#### [你的任务]
请重写从含有“湖南出版投资控股集团主管”的那一行起、到含有“entstand aus dem”的那一行止的各行，把“新闻热线”改为“服务热线”，其余一律照旧。

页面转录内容
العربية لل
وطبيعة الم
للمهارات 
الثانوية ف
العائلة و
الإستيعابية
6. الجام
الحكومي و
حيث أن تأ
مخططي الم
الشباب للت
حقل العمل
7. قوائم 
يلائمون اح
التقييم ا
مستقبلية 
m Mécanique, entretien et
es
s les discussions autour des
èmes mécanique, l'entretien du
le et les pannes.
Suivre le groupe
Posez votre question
==
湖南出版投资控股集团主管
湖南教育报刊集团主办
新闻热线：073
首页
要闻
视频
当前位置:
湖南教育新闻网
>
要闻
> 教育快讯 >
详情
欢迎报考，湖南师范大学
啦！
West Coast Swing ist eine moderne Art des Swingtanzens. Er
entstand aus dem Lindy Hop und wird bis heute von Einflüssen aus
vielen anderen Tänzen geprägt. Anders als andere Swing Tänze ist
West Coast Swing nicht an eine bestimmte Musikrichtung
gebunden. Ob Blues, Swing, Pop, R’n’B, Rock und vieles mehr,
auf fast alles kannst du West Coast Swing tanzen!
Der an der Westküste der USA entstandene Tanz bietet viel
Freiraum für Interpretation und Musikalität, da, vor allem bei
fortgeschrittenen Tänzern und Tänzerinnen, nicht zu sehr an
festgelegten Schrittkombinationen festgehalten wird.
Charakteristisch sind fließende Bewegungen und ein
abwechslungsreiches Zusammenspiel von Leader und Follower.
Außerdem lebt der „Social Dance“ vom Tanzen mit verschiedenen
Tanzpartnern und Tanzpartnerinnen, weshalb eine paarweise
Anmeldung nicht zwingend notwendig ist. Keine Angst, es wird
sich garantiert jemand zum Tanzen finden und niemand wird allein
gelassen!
--
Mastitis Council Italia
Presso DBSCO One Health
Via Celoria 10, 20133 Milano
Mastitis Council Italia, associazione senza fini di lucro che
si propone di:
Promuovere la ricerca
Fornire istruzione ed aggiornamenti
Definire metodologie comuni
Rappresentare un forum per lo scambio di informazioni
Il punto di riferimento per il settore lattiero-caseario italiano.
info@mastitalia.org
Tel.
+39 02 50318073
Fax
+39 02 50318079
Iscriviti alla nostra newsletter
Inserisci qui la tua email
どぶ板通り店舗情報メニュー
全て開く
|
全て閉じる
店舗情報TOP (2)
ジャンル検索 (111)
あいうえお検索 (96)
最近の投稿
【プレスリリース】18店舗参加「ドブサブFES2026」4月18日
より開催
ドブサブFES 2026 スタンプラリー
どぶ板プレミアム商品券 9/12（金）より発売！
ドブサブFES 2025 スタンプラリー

#### [结果]
湖南出版投资控股集团主管
湖南教育报刊集团主办
服务热线：073
首页
要闻
视频
当前位置:
湖南教育新闻网
>
要闻
> 教育快讯 >
详情
欢迎报考，湖南师范大学
啦！
West Coast Swing ist eine moderne Art des Swingtanzens. Er
entstand aus dem Lindy Hop und wird bis heute von Einflüssen aus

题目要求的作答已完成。